無い物ねだり
(せっかく調子が上がってきたんだもの。テストが終わるまで維持し続けなくちゃ!)
走って五分でアゴや背中、脇の下が軽く汗ばんだが、気にせず走り続けた。
 一時間ほどランニングをして帰るとシャワーを浴び、制服に着替えて朝食を取った。七時四十五分頃家を出ると、八時十五分に学校に着いた。正面玄関にある下駄箱で上履きに履き替えれば、教室へ向かった。

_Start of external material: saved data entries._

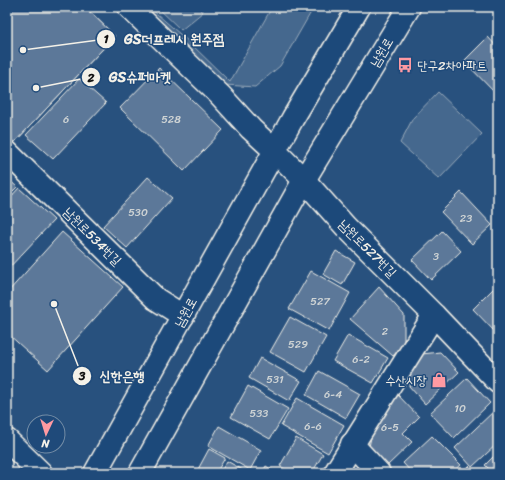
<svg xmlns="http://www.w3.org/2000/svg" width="505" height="480" viewBox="0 0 505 480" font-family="Sriracha,'Poor Story',sans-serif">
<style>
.green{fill:#45688e;stroke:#9cacbb}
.building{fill:#5b7899;stroke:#f4f1e8}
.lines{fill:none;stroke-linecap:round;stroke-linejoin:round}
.minor-casing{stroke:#f4f1e8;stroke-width:25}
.tertiary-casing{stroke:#f4f1e8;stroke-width:25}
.minor{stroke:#1f4a7a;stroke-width:22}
.tertiary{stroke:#1f4a7a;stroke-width:22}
.labels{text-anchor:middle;stroke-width:3;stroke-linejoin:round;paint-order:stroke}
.number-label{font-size:11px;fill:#ced3d4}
.street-label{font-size:13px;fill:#f4f1e8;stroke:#1f4a7a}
.poi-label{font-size:13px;fill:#f4f1e8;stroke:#1f4a7a;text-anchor:start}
.leader{fill:none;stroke:#f4f1e8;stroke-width:1.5}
.callout-dot{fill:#f4f1e8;stroke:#1f4a7a;stroke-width:1.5}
.mark-label{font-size:12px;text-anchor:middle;font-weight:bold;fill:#111}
.callout-label{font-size:14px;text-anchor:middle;font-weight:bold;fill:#f4f1e8;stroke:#1f4a7a;stroke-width:3;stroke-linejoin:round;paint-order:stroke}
</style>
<rect width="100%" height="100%" fill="#28517e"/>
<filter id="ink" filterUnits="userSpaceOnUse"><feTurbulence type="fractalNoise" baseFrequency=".025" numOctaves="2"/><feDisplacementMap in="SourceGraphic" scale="8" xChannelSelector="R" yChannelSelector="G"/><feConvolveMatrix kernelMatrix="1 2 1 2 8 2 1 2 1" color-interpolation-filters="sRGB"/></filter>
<g filter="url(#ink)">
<g class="green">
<path d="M141 7H149L189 42 230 82 272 7H314L280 66 255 87 225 85Z"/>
<path d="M157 7H199L203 12 181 30Z"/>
<path d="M438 92 482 134 439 179 400 143 413 118Z"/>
</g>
<g class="building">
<path d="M7 7H85L115 36 12 145 7 140Z"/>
<path d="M7 7H85L115 36 12 145 7 140Z"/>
<path d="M488 37 498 48V96L464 61Z"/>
<path d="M159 68 223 130 184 171 120 108Z"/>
<path d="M79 79 106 103 53 159 26 135Z"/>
<path d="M148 177 172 198 127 248 103 226Z"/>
<path d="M7 178 17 187 7 197Z"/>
<path d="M19 188 54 220 7 270V201Z"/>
<path d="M461 192 492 225 472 244 441 212Z"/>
<path d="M442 231 461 251 431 280 412 260Z"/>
<path d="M62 232 123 287 48 370 7 333V293Z"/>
<path d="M336 251 355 262 342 285 323 274Z"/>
<path d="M311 271 350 293 329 331 289 309Z"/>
<path d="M498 284V330L496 333 473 309Z"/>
<path d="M379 287 404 315V344L393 356 350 319Z"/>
<path d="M290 317 326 337 306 372 270 352Z"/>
<path d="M348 335 388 358 373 383 333 361Z"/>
<path d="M440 352 459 372 425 404 409 386 410 365 422 354Z"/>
<path d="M260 358 301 381 289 401 249 378Z"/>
<path d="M319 371 360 394 346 418 306 395Z"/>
<path d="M467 378 490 403 454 438 430 413Z"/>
<path d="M248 386 288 409 270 439 231 417Z"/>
<path d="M398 395 419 417 403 433 412 442 387 466 369 447 374 422Z"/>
<path d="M297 398 344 425 328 453 281 426Z"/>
<path d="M495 410 498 413V443L472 467 455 448Z"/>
<path d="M219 426 261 450 250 470 208 446Z"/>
<path d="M432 436 461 465 452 473H412L403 463Z"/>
<path d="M296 438 323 454 312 473H291L280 466Z"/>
<path d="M209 449 225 458 216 473H196Z"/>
<path d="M498 452V473H493L485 465Z"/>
<path d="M227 461 248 473H220Z"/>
<path d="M266 466 277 473H262Z"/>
<path d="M469 466 476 473H462Z"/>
</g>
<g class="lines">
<g class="minor-casing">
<g id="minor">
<path d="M129 7 221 96 251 129 275 151"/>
<path d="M7 152 156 299 183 316"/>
<path d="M304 180 346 227 434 315 498 382"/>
<path d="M352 444 379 473"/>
<path d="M335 473 434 315"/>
</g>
</g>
<g class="tertiary-casing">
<g id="tertiary">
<path d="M275 151 304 180"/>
<path d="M7 440 41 473"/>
<path d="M95 473 293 118 359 7"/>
<path d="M140 473 304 180 409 7"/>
</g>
</g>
<use href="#minor" class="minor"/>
<use href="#tertiary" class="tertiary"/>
</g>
</g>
<defs>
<g id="bus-bare" transform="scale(1.2)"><path d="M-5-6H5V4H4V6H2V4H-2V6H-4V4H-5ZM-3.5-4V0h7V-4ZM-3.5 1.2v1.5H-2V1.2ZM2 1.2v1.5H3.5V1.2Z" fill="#ff9aa2" stroke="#1f4a7a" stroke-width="2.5" paint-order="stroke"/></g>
<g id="shop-bare" transform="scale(1.2)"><path d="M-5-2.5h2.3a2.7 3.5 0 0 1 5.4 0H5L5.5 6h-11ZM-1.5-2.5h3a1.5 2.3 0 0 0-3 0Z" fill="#ff9aa2" stroke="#1f4a7a" stroke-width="2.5" paint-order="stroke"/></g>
</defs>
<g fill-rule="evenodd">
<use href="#bus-bare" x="405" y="65"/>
<use href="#shop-bare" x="439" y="380"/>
</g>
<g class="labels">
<g class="number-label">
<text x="66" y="123">6</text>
<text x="171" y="123">528</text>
<text x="138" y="216">530</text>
<text x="466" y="222">23</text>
<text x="436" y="260">3</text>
<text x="320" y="305">527</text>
<text x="385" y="335">2</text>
<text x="298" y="348">529</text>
<text x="361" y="363">6-2</text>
<text x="275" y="383">531</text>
<text x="333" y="398">6-4</text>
<text x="460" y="412">10</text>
<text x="259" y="417">533</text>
<text x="313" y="430">6-6</text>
<text x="390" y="431">6-5</text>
</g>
<g class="street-label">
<text transform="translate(381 52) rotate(-59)" y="5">남원로</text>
<text transform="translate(93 236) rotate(45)" y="5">남원로534번길</text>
<text transform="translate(368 248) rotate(45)" y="5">남원로527번길</text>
<text transform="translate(185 312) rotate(-61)" y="5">남원로</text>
</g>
<g class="poi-label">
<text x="417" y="70">단구2차아파트</text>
<text x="427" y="385" text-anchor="end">수산시장</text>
</g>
</g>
<path class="leader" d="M23 50L106 39M36 88L91 77M54 304L82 376"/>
<g class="callout-dot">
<circle cx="23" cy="50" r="4"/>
<circle cx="36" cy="88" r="4"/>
<circle cx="54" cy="304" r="4"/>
<circle cx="106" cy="39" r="10"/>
<circle cx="91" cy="77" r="10"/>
<circle cx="82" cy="376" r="10"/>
</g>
<g class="mark-label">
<text x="106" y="43">1</text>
<text x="91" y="82">2</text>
<text x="82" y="380">3</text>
</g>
<g class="callout-label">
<text x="174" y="44">GS더프레시 원주점</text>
<text x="140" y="82">GS슈퍼마켓</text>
<text x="122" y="381">신한은행</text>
</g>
<rect width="505" height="480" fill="none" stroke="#1f4a7a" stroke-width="24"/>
<rect x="12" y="12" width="481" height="456" fill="none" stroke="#f4f1e8" stroke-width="1.5" filter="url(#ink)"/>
<g transform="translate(46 434) rotate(184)"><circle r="19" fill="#1f4a7a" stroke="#748da6"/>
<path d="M0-3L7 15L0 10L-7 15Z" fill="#ff9aa2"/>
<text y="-6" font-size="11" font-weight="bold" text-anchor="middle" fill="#f4f1e8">N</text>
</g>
</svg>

 八時二十八分。新山が片平さんと一緒に登校して来た。二人の姿を見るとまた胸がズキズキし、たまらず視線をそらした。ただ二人が会話を終え、新山がいつものように、みんなに挨拶しようと教壇の前にくれば、私は即座に身構えた。この状態になると、いつ攻撃されてもおかしくないから。
「おっはよー!今日も良い天気だよな。アイツがいなきゃ、気分も最高だろうなぁ」
新山は言うなり、私を見た。
(そら来た!)
「やっぱよ、あの無表情なツラを見ていると、俺の心の中に広がる青空も大雨になっちまうんだよ。マジ、ウザイ」
(あんたの方が、マジでウザイんだよ!)
私は応戦のため、左斜め下から新山をニラんでやった。新山も『望むところだ』とニラみ返してきた。本日の戦闘開始だ。
 とたん、刺さるような視線を感じた。無視しようとするが、あまりにも痛くて出来ない。思わず勝負を止め、視線の主は誰だろうとあたりを見回した。
(へ…?)
考えもしなかった人が私をニラんでいた。新山の彼女、片平奈々である。
 片平はドアを全開にした入り口のドアに隠れ、なぜか敵意をたっぷり含んだ目で私を見ていた。色白で整った顔はやけに迫力があり、とても怖く感じた。
(な、何で?二人は付き合っているんでしょ?新山をイジメているならまだしも、私がイジメられているのに何でそんな怖い目で見るわけ?ワケわっかんないなー)
私は視線をそらすと、再び新山に反撃しようと前を向いた。しかし新山は、すでに窓際の席にいる親友のところへ行っていて、私の事は眼中になかった。肩すかしをくらった私は視線を自分の手元へ落とし、首をひねった。